Found file: 'data/llm4eval_document_2024.jsonl'. Processing...

--- Analysis Complete ---
Total lines processed: 11621
Number of unique docids found: 11621


In [None]:
# calculate number of unique query ids in data/llm4eval_dev_qrel_2024.txt
# Total of 50 query ids split between dev and test txt files with the relevance scores of dev being known to us
input_txt_file_path = "data/llm4eval_dev_qrel_2024.txt"

# Check if the file exists
if not os.path.exists(input_txt_file_path):
    print(f"Error: File not found at '{input_txt_file_path}'")
else:
    print(f"Found file: '{input_txt_file_path}'. Processing...")

    # Use defaultdict(set) to automatically create a new set for unseen queries
    # and store unique docids for each query
    query_to_docids = defaultdict(set)
    all_unique_queries = set()  # To count total unique queries easily

    line_count = 0
    error_count = 0

    try:
        with open(input_txt_file_path, "r", encoding="utf-8") as f:
            for line in f:
                line_count += 1
                line = line.strip()  # Remove leading/trailing whitespace

                if not line:  # Skip empty lines
                    continue

                parts = line.split()  # Split the line by spaces

                # Expecting at least 3 parts: query_id, something, doc_id, ...
                if len(parts) >= 3:
                    query_id = parts[0]
                    doc_id = parts[2]

                    # Add query to the set of all unique queries
                    all_unique_queries.add(query_id)

                    # Add the doc_id to the set associated with this query_id
                    # defaultdict handles creating the set if query_id is new
                    query_to_docids[query_id].add(doc_id)

                else:
                    # Line doesn't have the expected format
                    print(
                        f"Warning: Skipping malformed line {line_count}: {line[:100]}..."
                    )  # Show first 100 chars
                    error_count += 1

        # --- Analysis Results ---
        total_unique_queries = len(all_unique_queries)  # Or len(query_to_docids)

        print("\n--- Analysis Complete ---")
        print(f"Total lines processed: {line_count}")
        print(f"Total unique queries found: {total_unique_queries}")
        if error_count > 0:
            print(f"Number of lines skipped due to formatting errors: {error_count}")

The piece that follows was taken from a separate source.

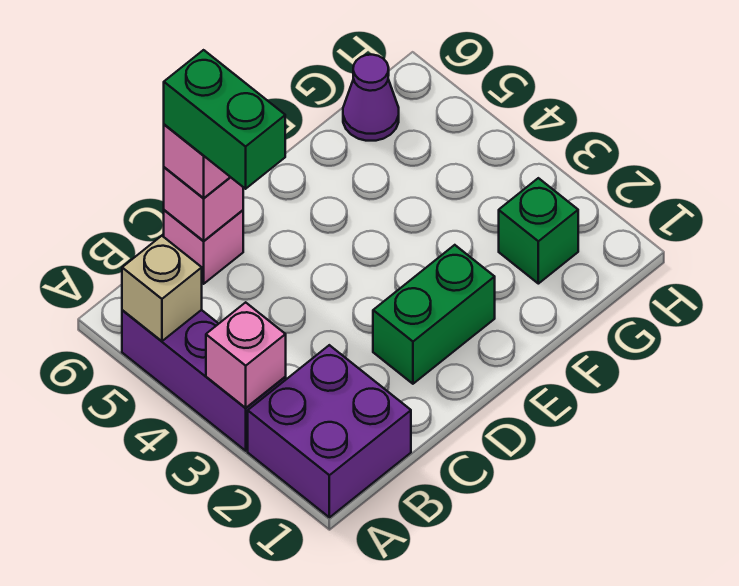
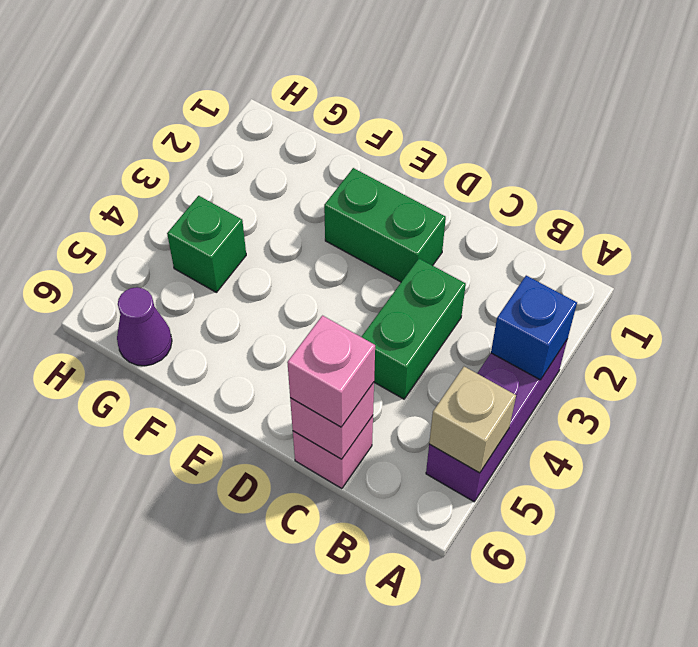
purple 2x2 brick [248,345,411,517] -> none
pink 1x1 brick [206,302,286,408] -> blue 1x1 brick [491,276,577,380]
green 1x2 brick [164,50,285,189] -> green 1x2 brick moved to [362,259,466,399]
green 1x1 brick [499,178,578,284] -> green 1x1 brick moved to [167,196,246,292]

        print("\n--- Unique Document Counts per Query ---")
        # Sort queries for consistent output (optional)
        sorted_queries = sorted(query_to_docids.keys())

        if not sorted_queries:
            print("No valid query-document pairs found.")
        else:
            for query_id in sorted_queries:
                unique_doc_count = len(query_to_docids[query_id])
                print(f"Query '{query_id}': {unique_doc_count} unique documents")

    except FileNotFoundError:
        # Handled by the initial check, but good for robustness
        print(f"Error: The file '{input_txt_file_path}' was not found.")
    except Exception as e:
        # Catch other potential errors during file reading/processing
        print(f"An unexpected error occurred: {e}")

Found file: 'data/llm4eval_dev_qrel_2024.txt'. Processing...

--- Analysis Complete ---
Total lines processed: 7263
Total unique queries found: 25

--- Unique Document Counts per Query ---
Query 'q10': 614 unique documents
Query 'q11': 270 unique documents
Query 'q12': 259 unique documents
Query 'q17': 403 unique documents
Query 'q18': 374 unique documents
Query 'q20': 188 unique documents
Query 'q21': 352 unique documents
Query 'q23': 345 unique documents
Query 'q24': 203 unique documents
Query 'q26': 282 unique documents
Query 'q27': 359 unique documents
Query 'q28': 362 unique documents
Query 'q29': 166 unique documents
Query 'q3': 201 unique documents
Query 'q39': 169 unique documents
Query 'q40': 231 unique documents
Query 'q41': 215 unique documents
Query 'q42': 337 unique documents
Query 'q44': 214 unique documents
Query 'q47': 170 unique documents
Query 'q48': 217 unique documents
Query 'q5': 543 unique documents
Query 'q6': 232 unique documents
Query 'q7': 224 unique documents